Thank you all for coming to this special event in recognition of International Blasphemy Rights Day.
Blasphemy is a topic that often lays dormant for years, until suddenly sprouting into public view—a few weeks ago there was the Florida preacher who wanted to burn the Koran, before that the Danish Muhammad cartoons, and going back further the uproar of Salman Rushdie’s Satanic Verses. However, blasphemy as a purely religious concept, and the peaceful give-and-take between so-called blasphemous speech and its inevitable condemnation by religious leaders is a phenomenon that fits easily within the free speech tradition of a healthy democratic society.
However, International Blasphemy Rights Day marks the dismay that advocates of freedom of speech, thought, and religion feel all over the globe about the curious persistence of anti-blasphemy legislation.
When I started studying blasphemy laws several years ago, I thought they were true legal anachronisms, obsolete pieces of legislation that stuck around, more or less harmlessly, because legislatures were simply too lazy to repeal them. And sometimes this is true—Canada, for example, still has a law on the books against “blasphemous libel”, but it hasn’t been used successfully by the government since the 1930s.
However, old laws, including old blasphemy laws, don’t always stay dead.
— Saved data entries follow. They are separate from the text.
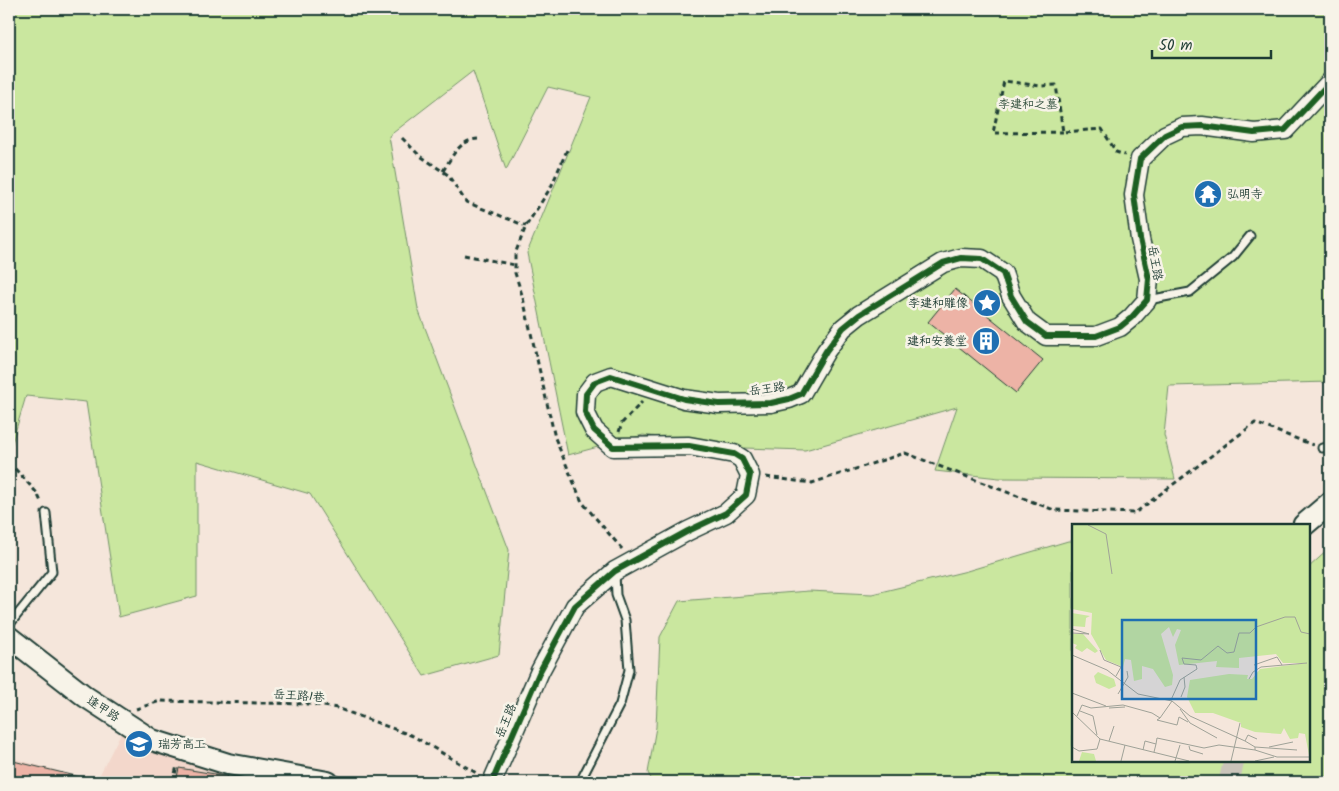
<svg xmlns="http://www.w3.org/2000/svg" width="1339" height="791" font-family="Kalam,'LXGW WenKai TC',sans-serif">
<rect width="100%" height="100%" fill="#f5e6db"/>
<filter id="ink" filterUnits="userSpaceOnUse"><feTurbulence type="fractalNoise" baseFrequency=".02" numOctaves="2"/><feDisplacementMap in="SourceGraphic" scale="10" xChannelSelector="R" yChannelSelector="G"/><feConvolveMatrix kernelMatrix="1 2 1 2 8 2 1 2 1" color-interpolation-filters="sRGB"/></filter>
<g filter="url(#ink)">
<!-- built -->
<polygon fill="#f3d7cb" points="122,731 282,782 9,782 9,757 96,782"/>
<!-- green -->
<g fill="#cae79f" stroke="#74926a">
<polygon points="9,9 1330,9 1330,382 1169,386 1164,435 1175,479 999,478 935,471 957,407 805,450 744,448 643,435 568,455 527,253 591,97 548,87 506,170 473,71 389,136 418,309 509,550 499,655 424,676 310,494 197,461 197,596 119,617 86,402 26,396 9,453"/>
<polygon points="1068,541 1073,541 1073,760 1308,760 1308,568 1330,548 1330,782 653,782 648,773 656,727 660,637 679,601 809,591 872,594 967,571"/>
</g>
<!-- building -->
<g fill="#edb3a6" stroke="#1f3d34">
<polygon points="955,289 1043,360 1016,393 928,322"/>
<polygon points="9,760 80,777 79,782 9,782"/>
<polygon points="179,768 227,776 226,782 176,782"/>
</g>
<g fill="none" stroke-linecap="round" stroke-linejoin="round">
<!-- primary-tunnel -->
<polyline stroke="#cac4ba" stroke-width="21" stroke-dasharray="21 11" stroke-linecap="butt" points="1229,782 1234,760"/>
<defs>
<g id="service">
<polyline points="1148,300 1190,292 1233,257 1250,236"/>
<polyline points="1322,448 1330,447"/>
<polyline points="9,625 52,572 46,513"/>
<polyline points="583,776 620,704 629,670 625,620 616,595 615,573"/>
</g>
<polyline id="tertiary" points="492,782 540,671 575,606 615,571 688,531 726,513 746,495 750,475 742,459 734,454 689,446 613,447 594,430 585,412 586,394 595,382 611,376 684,399 719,404 771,403 789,399 801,394 826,351 843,328 859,315 943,263 961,258 982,259 1003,273 1011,296 1027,322 1046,336 1096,336 1120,327 1131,318 1147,300 1149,279 1140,239 1134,195 1140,159 1165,135 1182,127 1202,126 1254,133 1285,130 1330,82"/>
<polyline id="secondary" points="9,637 86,697 152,740 228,764 328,782"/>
<polyline id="primary" points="1304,525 1330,503"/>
</defs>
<!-- service casing -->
<use href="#service" stroke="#1f3d34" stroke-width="11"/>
<!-- tertiary casing -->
<use href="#tertiary" stroke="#1f3d34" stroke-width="21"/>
<!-- secondary casing -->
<use href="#secondary" stroke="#1f3d34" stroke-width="24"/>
<!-- primary casing -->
<use href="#primary" stroke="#1f3d34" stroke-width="25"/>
<!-- path -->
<g stroke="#1f3d34" stroke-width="3" stroke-dasharray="5 4" stroke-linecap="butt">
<polyline points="1063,132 993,133 1004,81 1041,86 1056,85 1063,132 1102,129 1116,152 1125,155"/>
<polyline points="402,138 419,155 448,175 466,202 526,226"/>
<polyline points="567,150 551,187 526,226 515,254 515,273 523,298 555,438 582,502 622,549"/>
<path d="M443 171C452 157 459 140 478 139"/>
<polyline points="464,255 515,265"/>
<polyline points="619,432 622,423 642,402"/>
<polyline points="9,462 37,493 42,504"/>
<polyline points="766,477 812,483 905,453 1054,510 1135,513 1255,423 1313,445"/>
<polyline points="136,709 160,701 310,704 337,708 413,736 478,774"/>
<polyline points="173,782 177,766"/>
</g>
<!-- service -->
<use href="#service" stroke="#f7f3e8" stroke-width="7"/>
<!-- tertiary -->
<use href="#tertiary" stroke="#f7f3e8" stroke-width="18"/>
<!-- secondary -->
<use href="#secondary" stroke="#f7f3e8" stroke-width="20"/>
<!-- primary -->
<use href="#primary" stroke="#f7f3e8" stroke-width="21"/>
<defs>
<polyline id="cycleway" points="492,782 540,671 575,606 615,571 688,531 726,513 746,495 750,475 742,459 734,454 689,446 613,447 594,430 585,412 586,394 595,382 611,376 684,399 719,404 771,403 789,399 801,394 826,351 843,328 859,315 943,263 961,258 982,259 1003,273 1011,296 1027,322 1046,336 1096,336 1120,327 1131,318 1147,300 1149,279 1140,239 1134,195 1140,159 1165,135 1182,127 1202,126 1254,133 1285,130 1330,82"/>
</defs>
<!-- cycleway casing -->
<use href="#cycleway" stroke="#f7f3e8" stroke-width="9"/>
<!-- cycleway -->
<use href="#cycleway" stroke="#1b5e20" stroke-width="6"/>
</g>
</g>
<!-- icons -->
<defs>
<symbol id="temple-disc" viewBox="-11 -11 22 22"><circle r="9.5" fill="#1f6fb2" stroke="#f7f3e8"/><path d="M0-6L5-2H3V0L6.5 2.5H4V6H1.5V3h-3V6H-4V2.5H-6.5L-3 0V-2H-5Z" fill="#fff"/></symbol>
<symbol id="sight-disc" viewBox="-11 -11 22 22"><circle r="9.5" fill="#1f6fb2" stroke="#f7f3e8"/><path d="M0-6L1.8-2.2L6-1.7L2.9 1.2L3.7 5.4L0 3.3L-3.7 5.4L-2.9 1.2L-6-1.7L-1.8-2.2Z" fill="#fff"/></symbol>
<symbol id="building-disc" viewBox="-11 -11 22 22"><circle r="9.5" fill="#1f6fb2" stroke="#f7f3e8"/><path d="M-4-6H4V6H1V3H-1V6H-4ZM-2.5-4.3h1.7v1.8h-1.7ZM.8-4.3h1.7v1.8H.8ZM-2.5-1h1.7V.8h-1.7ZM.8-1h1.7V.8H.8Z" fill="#fff"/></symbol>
<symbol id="school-disc" viewBox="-11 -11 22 22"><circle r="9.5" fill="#1f6fb2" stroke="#f7f3e8"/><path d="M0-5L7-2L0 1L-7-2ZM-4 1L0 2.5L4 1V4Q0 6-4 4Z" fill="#fff"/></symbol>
</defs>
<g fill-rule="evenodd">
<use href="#temple-disc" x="1192" y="178" width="32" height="32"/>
<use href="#sight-disc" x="971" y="287" width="32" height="32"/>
<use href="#building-disc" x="970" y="325" width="32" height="32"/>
<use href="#school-disc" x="123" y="728" width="32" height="32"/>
</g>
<g text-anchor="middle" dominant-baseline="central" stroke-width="5" stroke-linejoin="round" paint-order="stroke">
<!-- park labels -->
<g font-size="12" fill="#395644" stroke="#f7f3e8">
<text x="1028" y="104">李建和之墓</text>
</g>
<!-- poi labels -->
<g font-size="12" fill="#1f3d34" stroke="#f7f3e8" text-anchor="start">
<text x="1227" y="194">弘明寺</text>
<text x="968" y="303" text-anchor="end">李建和雕像</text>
<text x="967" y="341" text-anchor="end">建和安養堂</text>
<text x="158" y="744">瑞芳高工</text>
</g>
<!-- street labels -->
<g font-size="12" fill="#1f3d34" stroke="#f7f3e8">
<text transform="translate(1155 263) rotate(80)">岳王路</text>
<text transform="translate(767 389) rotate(-7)">岳王路</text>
<text transform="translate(299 696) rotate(4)">岳王路1巷</text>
<text transform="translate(103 709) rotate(33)">逢甲路</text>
<text transform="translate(506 721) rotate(-67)">岳王路</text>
</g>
</g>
<!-- overview -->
<g transform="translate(1072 524)">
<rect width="238" height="238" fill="#f5e6db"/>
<path d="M0 1H237V231L233 210 227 209 226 214 218 215 212 204 209 210 183 208 169 203V199L141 189H123L115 173 118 156 157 150 176 151 175 155H180L188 145 234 139H211L204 130 167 134V144L144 143 145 137 107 141 103 121 109 106 105 105 101 113 97 103 89 110 101 151 100 161 93 163 81 145 70 142V155L62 157 59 136 53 135 51 143 34 136 19 110 20 89 0 85ZM0 89 18 92 14 94 13 103 0 102ZM0 110H11L26 127 23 129 15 124 10 128 3 124 5 121 0 119ZM26 148 42 155 44 162 37 165 24 159 22 152ZM10 228 22 230 24 237H7Z" fill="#cae79f"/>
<path fill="none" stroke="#9fa298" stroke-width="1" d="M16 1 34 10 40 50M0 105 17 110 0 109M28 126 32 136 49 143 44 152M0 131 35 146 66 170 100 177 118 192 173 217 183 223V226L205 233H238M182 141 205 133 210 141M177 155 181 148 189 143 235 139M0 169 34 182M46 170 56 153 55 147M109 173 113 163 112 153M99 176 108 156 125 145 124 141 112 140 110 134 129 136 146 122 155 129 162 128 167 109H178L184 103 213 93H223L229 108 238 110M19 184 51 181 80 189 88 194 85 196 105 201M37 184 53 183M108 185 118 199 145 214M8 187 21 192 25 211M0 188 28 215 117 237M5 192 10 181 19 184M88 194 100 177M105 201 107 193 116 198M37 217 42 202M173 217 176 211 185 215M84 220 85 214 132 224 147 221 183 226M117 222 118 226 131 230M0 223 7 227 25 225 28 215M183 223 225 226M197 223 221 218M71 226 73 217 84 220 82 228M49 237 53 221M103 237 108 221M159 237 168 199M183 237 202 233"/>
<path fill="#1f6fb2" fill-opacity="0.15" stroke="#1f6fb2" stroke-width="2.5" d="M50 96H184V175H50Z"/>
<rect width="238" height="238" fill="none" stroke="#1f3d34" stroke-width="2.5"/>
</g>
<!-- margin -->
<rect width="1339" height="791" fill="none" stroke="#f7f3e8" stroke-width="30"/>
<rect x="15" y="15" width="1309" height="761" fill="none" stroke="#1f3d34" stroke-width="2" filter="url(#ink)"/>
<!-- scale -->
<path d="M1152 50v8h119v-8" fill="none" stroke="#1f3d34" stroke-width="2.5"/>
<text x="1159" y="50" font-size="15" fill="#1f3d34" stroke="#f7f3e8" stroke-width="4" paint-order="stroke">50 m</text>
</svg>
England’s common law ban on blasphemy was inert for 55 years before leading to a conviction in the late 1970s, and was invoked (fortunately unsuccessfully) by Muslim activists in the late 1980s against the publishers of Salman Rushdie’s book and then just a few years ago against the stage production Jerry Springer: The Opera . Ireland’s ban remained unused for 141 years before an unsuccessful prosecution against a newspaper in 1996—and just last year, the Irish Parliament passed a new ban on blasphemy. Pakistan provides an even more startling example, as religious minorities are often targeted by domestic blasphemy laws that provide support and rhetorical ammunition to the vigilante-style murder of alleged blasphemers.
Perhaps the greatest threat the West faces, however, is the old wine of blasphemy being poured into a new glass and given a different name. These new laws, although different in concept and focus, often replicate the effects of blasphemy laws. Worse, courts and the general public seem to think they’re necessary if multiculturalism is to flourish. Inevitably, however, they simply cause more conflict as religious groups have a new means to express their frustration over speech they don’t like. In Australia, they’re called “religious vilification” laws and have led to court cases between Christians and Muslims; in Canada, they’re called “religious hate propaganda” laws and have led to magazines being taken in front of human rights commissions; in the United Nations, they’re called “Defamation of Religions” resolutions, and have been the basis of several successful resolutions before the General Assembly.
In other words, there is a global trend of anti-blasphemy laws being given new vigor by being re-packaged. In many countries around the world, the threat of being prosecuted under blasphemy laws or their modern-day counterparts is a real one—and atheists, humanists, and freethinkers can easily become victims.
The main idea I want to leave you with is that the promise of the Enlightenment and Modernity has certainly not yet been fulfilled in this area. Laws against blasphemy remain a genuine threat to the ideals of secularism and free speech, and this is the reality we should recognize on International Blasphemy Rights Day.